+++ Available records +++
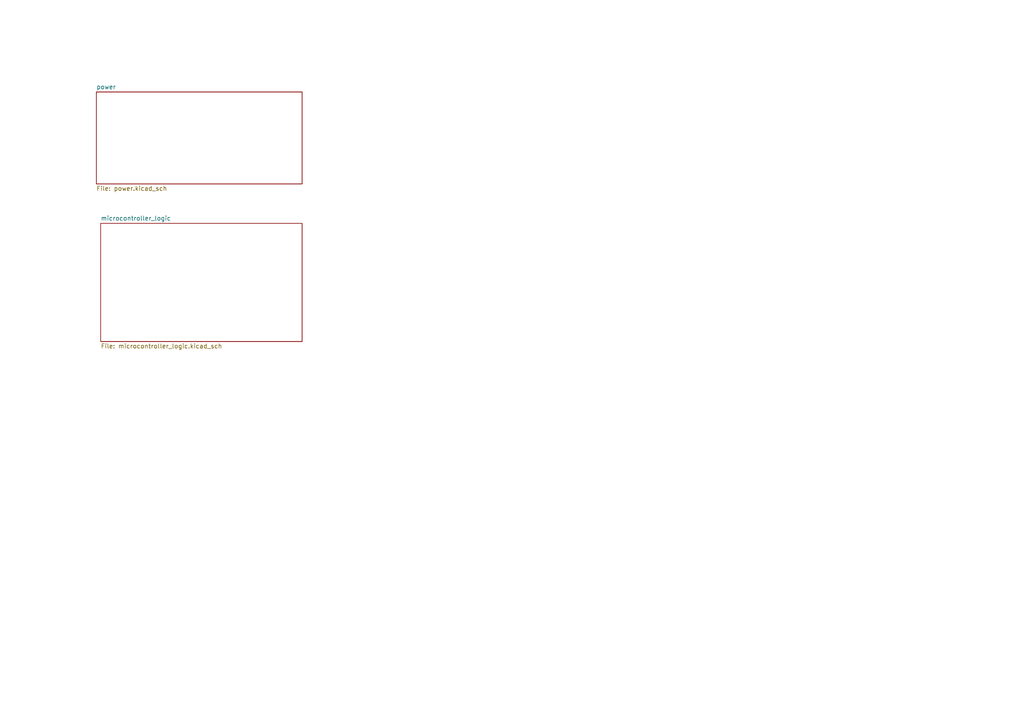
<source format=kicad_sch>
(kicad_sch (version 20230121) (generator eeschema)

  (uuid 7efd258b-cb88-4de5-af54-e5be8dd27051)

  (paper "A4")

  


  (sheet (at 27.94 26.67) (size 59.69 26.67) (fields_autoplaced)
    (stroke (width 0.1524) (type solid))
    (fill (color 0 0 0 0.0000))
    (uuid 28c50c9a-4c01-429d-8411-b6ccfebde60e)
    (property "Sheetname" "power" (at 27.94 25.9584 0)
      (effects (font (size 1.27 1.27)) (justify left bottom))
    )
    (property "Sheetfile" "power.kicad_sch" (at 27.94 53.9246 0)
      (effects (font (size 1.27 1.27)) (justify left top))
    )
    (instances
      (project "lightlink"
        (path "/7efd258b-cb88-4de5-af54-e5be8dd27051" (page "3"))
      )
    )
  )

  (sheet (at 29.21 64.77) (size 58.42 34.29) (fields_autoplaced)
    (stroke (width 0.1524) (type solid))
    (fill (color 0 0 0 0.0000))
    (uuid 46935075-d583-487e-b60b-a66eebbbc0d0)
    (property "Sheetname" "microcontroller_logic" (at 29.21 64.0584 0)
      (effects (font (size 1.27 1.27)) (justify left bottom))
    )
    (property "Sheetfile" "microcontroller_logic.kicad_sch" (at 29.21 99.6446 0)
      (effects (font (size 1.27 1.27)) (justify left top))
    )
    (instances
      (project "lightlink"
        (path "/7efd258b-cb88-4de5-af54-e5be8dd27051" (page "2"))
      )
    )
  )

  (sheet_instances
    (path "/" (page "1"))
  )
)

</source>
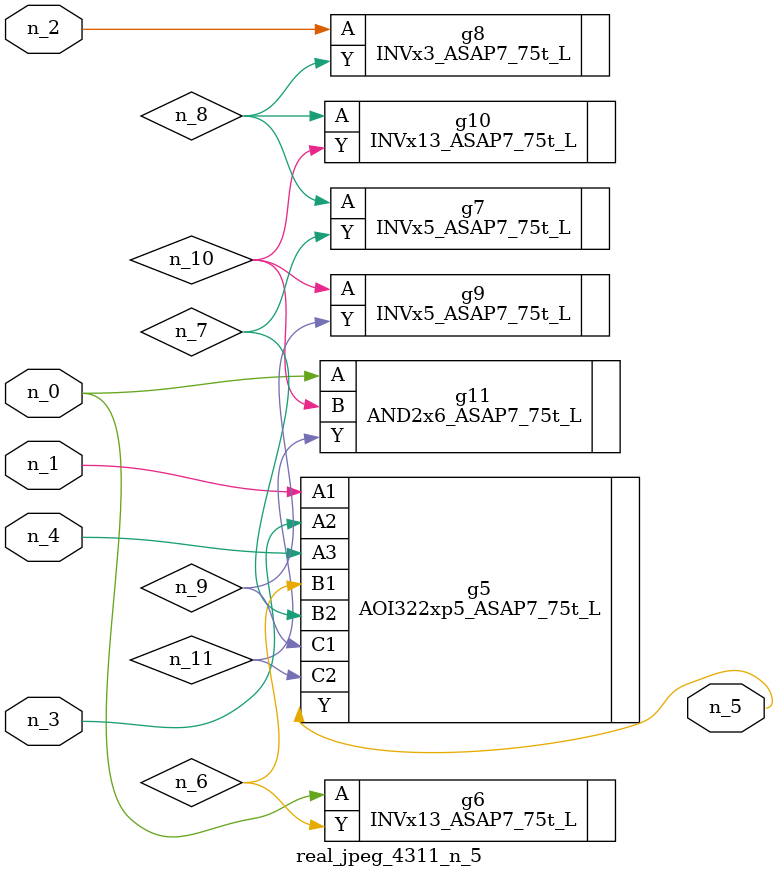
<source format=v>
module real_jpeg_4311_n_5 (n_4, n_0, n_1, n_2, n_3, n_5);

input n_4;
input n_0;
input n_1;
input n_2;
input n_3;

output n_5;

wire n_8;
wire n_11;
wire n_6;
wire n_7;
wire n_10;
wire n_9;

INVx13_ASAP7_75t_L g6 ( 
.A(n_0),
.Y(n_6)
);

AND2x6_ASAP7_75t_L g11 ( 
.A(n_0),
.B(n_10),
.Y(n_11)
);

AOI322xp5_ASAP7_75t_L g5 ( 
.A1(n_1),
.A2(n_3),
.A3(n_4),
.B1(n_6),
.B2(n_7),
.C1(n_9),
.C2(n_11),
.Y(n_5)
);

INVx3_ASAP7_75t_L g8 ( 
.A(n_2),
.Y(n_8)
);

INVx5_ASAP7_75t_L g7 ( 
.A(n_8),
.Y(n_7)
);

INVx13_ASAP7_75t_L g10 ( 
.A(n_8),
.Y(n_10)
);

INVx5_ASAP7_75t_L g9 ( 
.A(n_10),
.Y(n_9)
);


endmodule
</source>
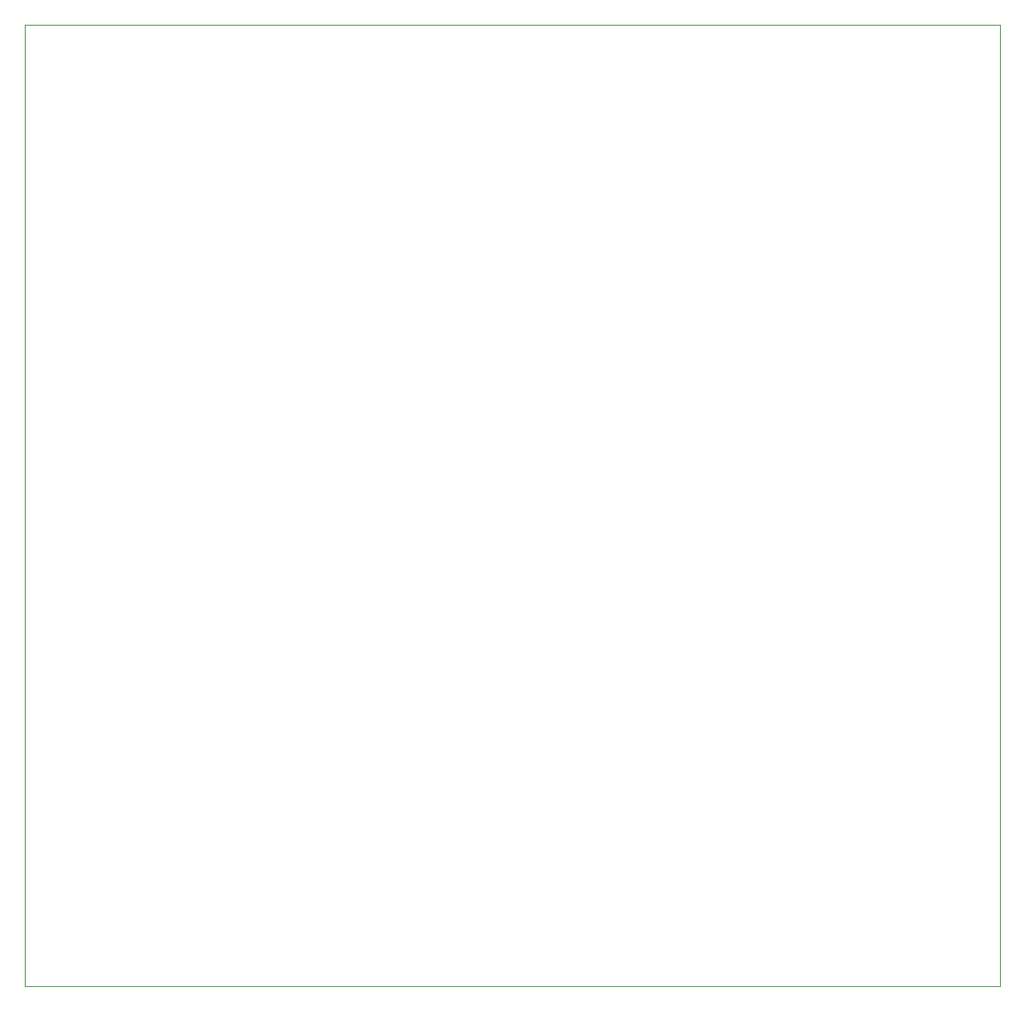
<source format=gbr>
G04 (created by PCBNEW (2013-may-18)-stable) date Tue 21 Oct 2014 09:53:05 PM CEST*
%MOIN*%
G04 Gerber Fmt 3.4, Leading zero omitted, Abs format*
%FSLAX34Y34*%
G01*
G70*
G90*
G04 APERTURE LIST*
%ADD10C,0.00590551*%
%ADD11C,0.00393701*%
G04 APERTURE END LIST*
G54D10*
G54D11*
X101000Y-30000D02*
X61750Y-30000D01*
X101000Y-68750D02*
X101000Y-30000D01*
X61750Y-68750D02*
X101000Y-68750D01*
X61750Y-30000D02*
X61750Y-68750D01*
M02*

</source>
+++
*What is expected:* Each entry above is to be written out exactly. The pictures stay out.

*Exercise answer:*
<source format=kicad_sch>
(kicad_sch (version 20230121) (generator eeschema)

  (uuid 7efd258b-cb88-4de5-af54-e5be8dd27051)

  (paper "A4")

  


  (sheet (at 27.94 26.67) (size 59.69 26.67) (fields_autoplaced)
    (stroke (width 0.1524) (type solid))
    (fill (color 0 0 0 0.0000))
    (uuid 28c50c9a-4c01-429d-8411-b6ccfebde60e)
    (property "Sheetname" "power" (at 27.94 25.9584 0)
      (effects (font (size 1.27 1.27)) (justify left bottom))
    )
    (property "Sheetfile" "power.kicad_sch" (at 27.94 53.9246 0)
      (effects (font (size 1.27 1.27)) (justify left top))
    )
    (instances
      (project "lightlink"
        (path "/7efd258b-cb88-4de5-af54-e5be8dd27051" (page "3"))
      )
    )
  )

  (sheet (at 29.21 64.77) (size 58.42 34.29) (fields_autoplaced)
    (stroke (width 0.1524) (type solid))
    (fill (color 0 0 0 0.0000))
    (uuid 46935075-d583-487e-b60b-a66eebbbc0d0)
    (property "Sheetname" "microcontroller_logic" (at 29.21 64.0584 0)
      (effects (font (size 1.27 1.27)) (justify left bottom))
    )
    (property "Sheetfile" "microcontroller_logic.kicad_sch" (at 29.21 99.6446 0)
      (effects (font (size 1.27 1.27)) (justify left top))
    )
    (instances
      (project "lightlink"
        (path "/7efd258b-cb88-4de5-af54-e5be8dd27051" (page "2"))
      )
    )
  )

  (sheet_instances
    (path "/" (page "1"))
  )
)

</source>
<source format=v>
module real_jpeg_4311_n_5 (n_4, n_0, n_1, n_2, n_3, n_5);

input n_4;
input n_0;
input n_1;
input n_2;
input n_3;

output n_5;

wire n_8;
wire n_11;
wire n_6;
wire n_7;
wire n_10;
wire n_9;

INVx13_ASAP7_75t_L g6 ( 
.A(n_0),
.Y(n_6)
);

AND2x6_ASAP7_75t_L g11 ( 
.A(n_0),
.B(n_10),
.Y(n_11)
);

AOI322xp5_ASAP7_75t_L g5 ( 
.A1(n_1),
.A2(n_3),
.A3(n_4),
.B1(n_6),
.B2(n_7),
.C1(n_9),
.C2(n_11),
.Y(n_5)
);

INVx3_ASAP7_75t_L g8 ( 
.A(n_2),
.Y(n_8)
);

INVx5_ASAP7_75t_L g7 ( 
.A(n_8),
.Y(n_7)
);

INVx13_ASAP7_75t_L g10 ( 
.A(n_8),
.Y(n_10)
);

INVx5_ASAP7_75t_L g9 ( 
.A(n_10),
.Y(n_9)
);


endmodule
</source>
<source format=gbr>
G04 (created by PCBNEW (2013-may-18)-stable) date Tue 21 Oct 2014 09:53:05 PM CEST*
%MOIN*%
G04 Gerber Fmt 3.4, Leading zero omitted, Abs format*
%FSLAX34Y34*%
G01*
G70*
G90*
G04 APERTURE LIST*
%ADD10C,0.00590551*%
%ADD11C,0.00393701*%
G04 APERTURE END LIST*
G54D10*
G54D11*
X101000Y-30000D02*
X61750Y-30000D01*
X101000Y-68750D02*
X101000Y-30000D01*
X61750Y-68750D02*
X101000Y-68750D01*
X61750Y-30000D02*
X61750Y-68750D01*
M02*

</source>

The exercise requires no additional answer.